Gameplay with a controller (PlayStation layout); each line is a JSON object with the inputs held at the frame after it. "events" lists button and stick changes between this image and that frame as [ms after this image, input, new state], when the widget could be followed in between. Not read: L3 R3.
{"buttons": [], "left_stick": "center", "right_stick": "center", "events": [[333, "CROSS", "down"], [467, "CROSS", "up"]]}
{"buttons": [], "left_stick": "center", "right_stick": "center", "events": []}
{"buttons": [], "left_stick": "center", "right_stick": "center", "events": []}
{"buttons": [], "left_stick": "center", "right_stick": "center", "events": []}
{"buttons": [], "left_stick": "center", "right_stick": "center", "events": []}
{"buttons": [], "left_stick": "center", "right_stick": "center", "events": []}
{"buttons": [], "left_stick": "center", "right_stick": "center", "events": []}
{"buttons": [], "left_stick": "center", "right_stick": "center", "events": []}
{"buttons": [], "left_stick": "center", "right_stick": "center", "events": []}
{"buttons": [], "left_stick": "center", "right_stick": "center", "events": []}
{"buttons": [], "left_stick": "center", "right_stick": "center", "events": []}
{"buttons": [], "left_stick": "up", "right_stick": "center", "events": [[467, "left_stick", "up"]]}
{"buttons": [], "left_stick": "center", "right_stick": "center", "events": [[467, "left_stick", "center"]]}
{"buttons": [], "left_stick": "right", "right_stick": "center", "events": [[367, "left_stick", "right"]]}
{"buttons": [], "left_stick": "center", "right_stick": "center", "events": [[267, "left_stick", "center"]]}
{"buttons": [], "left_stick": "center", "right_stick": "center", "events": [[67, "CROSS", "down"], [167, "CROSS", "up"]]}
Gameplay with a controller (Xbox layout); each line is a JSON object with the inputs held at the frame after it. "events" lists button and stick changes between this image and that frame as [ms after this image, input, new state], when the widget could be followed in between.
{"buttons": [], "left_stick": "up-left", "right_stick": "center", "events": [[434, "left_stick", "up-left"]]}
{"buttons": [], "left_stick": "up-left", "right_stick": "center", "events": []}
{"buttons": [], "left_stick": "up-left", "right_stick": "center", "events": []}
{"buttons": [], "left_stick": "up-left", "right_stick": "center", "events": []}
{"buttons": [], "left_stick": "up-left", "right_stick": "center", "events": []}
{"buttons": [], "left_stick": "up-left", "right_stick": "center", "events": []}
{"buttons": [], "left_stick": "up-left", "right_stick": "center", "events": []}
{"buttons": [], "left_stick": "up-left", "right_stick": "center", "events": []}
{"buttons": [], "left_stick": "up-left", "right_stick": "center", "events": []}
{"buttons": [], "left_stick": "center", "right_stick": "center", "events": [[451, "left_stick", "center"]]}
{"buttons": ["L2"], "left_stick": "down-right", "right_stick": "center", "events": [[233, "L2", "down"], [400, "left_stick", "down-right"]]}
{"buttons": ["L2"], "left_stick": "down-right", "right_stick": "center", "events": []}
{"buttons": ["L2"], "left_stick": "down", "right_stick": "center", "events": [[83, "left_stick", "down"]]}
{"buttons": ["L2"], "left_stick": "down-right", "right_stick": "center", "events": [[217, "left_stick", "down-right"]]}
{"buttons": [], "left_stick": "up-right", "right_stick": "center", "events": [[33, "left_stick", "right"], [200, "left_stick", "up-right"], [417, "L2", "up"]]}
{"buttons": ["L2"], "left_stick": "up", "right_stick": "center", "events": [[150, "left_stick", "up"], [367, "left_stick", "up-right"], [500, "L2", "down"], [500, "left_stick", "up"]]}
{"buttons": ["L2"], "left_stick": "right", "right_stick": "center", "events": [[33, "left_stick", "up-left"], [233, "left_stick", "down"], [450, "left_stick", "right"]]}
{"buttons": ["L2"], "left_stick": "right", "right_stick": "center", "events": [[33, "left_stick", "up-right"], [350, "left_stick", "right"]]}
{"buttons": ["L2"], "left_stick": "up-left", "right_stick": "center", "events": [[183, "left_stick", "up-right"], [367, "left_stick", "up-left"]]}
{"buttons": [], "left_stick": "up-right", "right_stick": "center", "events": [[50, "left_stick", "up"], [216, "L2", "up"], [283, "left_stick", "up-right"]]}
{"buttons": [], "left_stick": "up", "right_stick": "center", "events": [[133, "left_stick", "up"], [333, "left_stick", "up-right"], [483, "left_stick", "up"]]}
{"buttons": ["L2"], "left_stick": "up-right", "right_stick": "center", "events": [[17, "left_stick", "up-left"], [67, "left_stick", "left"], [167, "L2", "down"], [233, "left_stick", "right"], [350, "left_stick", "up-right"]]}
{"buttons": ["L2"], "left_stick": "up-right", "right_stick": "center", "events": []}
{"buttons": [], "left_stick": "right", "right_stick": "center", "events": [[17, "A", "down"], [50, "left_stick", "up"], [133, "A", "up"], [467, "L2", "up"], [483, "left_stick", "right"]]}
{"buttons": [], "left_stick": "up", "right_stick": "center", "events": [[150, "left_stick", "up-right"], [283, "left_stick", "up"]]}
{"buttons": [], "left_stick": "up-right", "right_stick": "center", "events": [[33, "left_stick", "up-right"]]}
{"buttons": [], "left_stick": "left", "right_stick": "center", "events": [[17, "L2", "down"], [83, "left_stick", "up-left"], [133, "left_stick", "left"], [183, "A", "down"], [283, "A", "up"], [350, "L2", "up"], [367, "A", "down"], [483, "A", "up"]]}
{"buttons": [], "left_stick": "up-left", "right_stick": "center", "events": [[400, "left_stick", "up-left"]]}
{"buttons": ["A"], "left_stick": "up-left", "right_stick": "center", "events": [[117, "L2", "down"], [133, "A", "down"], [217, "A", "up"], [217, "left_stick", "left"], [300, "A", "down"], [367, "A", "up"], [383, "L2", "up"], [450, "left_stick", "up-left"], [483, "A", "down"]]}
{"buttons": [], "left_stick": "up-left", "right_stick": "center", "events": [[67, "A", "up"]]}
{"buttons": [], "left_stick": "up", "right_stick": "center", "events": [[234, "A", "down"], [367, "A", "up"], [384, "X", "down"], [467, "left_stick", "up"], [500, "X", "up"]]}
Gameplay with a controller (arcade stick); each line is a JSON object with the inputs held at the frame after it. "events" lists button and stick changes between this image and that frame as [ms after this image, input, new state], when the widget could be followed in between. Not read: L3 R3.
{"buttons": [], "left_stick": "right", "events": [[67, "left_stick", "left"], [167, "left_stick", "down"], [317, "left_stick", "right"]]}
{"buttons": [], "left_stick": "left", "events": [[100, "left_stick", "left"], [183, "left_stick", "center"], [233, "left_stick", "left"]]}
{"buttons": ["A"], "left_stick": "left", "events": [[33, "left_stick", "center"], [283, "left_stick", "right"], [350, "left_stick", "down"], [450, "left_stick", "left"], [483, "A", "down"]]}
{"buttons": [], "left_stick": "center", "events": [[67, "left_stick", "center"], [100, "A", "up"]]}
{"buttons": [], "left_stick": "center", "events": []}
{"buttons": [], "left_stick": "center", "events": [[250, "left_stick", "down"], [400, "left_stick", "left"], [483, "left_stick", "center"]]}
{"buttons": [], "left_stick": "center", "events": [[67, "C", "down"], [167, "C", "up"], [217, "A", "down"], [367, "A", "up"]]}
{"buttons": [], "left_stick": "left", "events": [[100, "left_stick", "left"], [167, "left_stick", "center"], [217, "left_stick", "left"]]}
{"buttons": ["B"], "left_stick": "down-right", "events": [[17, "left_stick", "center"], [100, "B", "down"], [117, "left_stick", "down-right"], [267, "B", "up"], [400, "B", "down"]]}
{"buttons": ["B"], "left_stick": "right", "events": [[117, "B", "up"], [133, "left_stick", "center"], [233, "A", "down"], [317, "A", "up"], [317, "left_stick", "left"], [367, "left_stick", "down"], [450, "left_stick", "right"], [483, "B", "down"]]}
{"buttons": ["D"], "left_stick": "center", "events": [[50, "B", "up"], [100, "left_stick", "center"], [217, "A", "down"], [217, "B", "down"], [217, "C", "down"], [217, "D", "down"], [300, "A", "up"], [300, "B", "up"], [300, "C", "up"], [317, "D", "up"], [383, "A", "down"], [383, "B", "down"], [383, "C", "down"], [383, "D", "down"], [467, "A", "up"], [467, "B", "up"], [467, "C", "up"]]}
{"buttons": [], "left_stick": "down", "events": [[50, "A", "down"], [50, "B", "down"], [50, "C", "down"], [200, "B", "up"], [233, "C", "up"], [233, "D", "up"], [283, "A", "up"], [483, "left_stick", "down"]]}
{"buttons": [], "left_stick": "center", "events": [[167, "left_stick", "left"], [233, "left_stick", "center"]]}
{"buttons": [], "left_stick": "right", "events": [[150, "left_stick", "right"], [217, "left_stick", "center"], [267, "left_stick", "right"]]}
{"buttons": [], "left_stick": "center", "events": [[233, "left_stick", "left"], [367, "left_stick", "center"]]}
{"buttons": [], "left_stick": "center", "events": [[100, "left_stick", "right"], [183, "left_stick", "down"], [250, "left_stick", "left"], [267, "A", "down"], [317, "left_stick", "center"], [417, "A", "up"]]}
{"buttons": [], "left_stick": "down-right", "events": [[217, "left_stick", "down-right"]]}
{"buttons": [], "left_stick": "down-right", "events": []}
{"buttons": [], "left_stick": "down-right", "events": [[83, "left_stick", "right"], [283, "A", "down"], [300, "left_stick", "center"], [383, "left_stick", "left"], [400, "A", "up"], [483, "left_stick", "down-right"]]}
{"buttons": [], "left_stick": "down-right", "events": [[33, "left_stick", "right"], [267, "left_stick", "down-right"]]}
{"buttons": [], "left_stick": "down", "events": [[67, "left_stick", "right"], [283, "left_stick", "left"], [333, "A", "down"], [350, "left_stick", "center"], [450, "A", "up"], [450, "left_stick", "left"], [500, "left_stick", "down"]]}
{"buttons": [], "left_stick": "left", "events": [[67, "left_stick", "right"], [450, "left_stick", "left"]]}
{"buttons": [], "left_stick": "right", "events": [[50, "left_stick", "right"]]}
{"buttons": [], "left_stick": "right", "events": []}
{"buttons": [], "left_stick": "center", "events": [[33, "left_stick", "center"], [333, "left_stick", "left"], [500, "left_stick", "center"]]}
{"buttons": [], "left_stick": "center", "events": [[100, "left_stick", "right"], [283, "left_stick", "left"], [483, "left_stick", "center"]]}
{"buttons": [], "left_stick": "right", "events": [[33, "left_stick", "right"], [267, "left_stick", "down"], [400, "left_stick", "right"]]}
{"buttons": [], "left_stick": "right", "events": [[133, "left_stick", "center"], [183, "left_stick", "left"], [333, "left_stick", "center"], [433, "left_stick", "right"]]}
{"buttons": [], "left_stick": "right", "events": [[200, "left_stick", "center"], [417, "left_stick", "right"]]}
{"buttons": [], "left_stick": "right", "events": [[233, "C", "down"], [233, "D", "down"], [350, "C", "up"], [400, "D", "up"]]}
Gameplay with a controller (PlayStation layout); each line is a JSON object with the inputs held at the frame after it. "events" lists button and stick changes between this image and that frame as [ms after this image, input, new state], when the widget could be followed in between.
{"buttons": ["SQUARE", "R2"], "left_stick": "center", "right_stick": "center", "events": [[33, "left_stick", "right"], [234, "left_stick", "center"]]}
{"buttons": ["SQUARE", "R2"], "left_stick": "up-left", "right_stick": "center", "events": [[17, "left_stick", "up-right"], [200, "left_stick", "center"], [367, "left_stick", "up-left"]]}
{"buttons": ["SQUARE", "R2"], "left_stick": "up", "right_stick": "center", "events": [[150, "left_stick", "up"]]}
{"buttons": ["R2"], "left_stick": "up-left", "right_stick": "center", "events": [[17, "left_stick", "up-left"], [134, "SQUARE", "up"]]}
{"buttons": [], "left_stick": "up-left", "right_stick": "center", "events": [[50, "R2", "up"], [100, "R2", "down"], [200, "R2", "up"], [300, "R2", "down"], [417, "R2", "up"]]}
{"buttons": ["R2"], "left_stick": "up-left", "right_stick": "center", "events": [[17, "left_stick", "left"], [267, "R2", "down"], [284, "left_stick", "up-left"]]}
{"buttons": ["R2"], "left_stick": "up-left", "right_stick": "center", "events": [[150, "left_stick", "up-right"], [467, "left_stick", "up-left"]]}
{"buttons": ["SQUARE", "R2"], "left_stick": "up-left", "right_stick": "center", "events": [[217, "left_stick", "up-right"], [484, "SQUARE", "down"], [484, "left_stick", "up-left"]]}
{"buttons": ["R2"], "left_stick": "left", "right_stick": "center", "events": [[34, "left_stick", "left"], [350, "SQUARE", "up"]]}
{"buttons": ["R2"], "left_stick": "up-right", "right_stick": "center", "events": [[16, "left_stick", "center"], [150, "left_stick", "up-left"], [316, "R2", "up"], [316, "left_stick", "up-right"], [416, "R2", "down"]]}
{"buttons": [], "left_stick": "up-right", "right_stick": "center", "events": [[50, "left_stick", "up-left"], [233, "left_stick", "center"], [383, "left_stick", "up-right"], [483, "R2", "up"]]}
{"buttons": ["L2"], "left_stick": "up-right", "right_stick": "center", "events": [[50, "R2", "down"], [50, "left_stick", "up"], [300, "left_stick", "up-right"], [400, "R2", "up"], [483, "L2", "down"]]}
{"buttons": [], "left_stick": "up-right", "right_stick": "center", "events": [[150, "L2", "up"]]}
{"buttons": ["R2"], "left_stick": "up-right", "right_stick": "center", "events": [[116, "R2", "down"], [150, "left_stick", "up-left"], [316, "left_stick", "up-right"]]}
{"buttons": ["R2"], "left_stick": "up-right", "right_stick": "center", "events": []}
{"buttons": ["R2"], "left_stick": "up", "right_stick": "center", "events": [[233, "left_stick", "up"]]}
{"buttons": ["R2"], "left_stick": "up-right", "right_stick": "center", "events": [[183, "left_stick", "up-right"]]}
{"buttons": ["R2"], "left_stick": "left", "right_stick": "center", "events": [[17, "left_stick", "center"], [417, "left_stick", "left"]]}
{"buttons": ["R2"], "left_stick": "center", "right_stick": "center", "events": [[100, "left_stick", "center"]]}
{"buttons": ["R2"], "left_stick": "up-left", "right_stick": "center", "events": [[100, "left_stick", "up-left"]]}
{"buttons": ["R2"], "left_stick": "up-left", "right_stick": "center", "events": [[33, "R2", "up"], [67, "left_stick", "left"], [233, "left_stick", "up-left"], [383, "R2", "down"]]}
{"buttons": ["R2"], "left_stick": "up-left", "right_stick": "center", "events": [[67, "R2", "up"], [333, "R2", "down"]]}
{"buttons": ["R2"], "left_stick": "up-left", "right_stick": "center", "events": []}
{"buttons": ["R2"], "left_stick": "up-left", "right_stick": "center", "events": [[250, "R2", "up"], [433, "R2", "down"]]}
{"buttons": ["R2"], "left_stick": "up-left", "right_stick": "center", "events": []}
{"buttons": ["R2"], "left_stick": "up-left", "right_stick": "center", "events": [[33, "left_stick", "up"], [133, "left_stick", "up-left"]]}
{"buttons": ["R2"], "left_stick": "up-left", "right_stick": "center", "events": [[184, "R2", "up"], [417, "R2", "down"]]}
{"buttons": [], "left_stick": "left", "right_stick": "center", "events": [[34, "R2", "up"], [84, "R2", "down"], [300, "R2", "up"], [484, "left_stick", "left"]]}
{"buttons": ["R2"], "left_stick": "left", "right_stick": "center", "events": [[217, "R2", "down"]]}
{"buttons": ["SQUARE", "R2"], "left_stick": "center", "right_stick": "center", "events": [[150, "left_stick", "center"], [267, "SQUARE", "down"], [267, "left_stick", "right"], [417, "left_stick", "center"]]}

- - -

● **TASK GOAL**: Each line in the entries above that includes the word "SQUARE" counts once; state the total and nothing else.

● **SOLUTION FOR THIS EXERCISE**: 7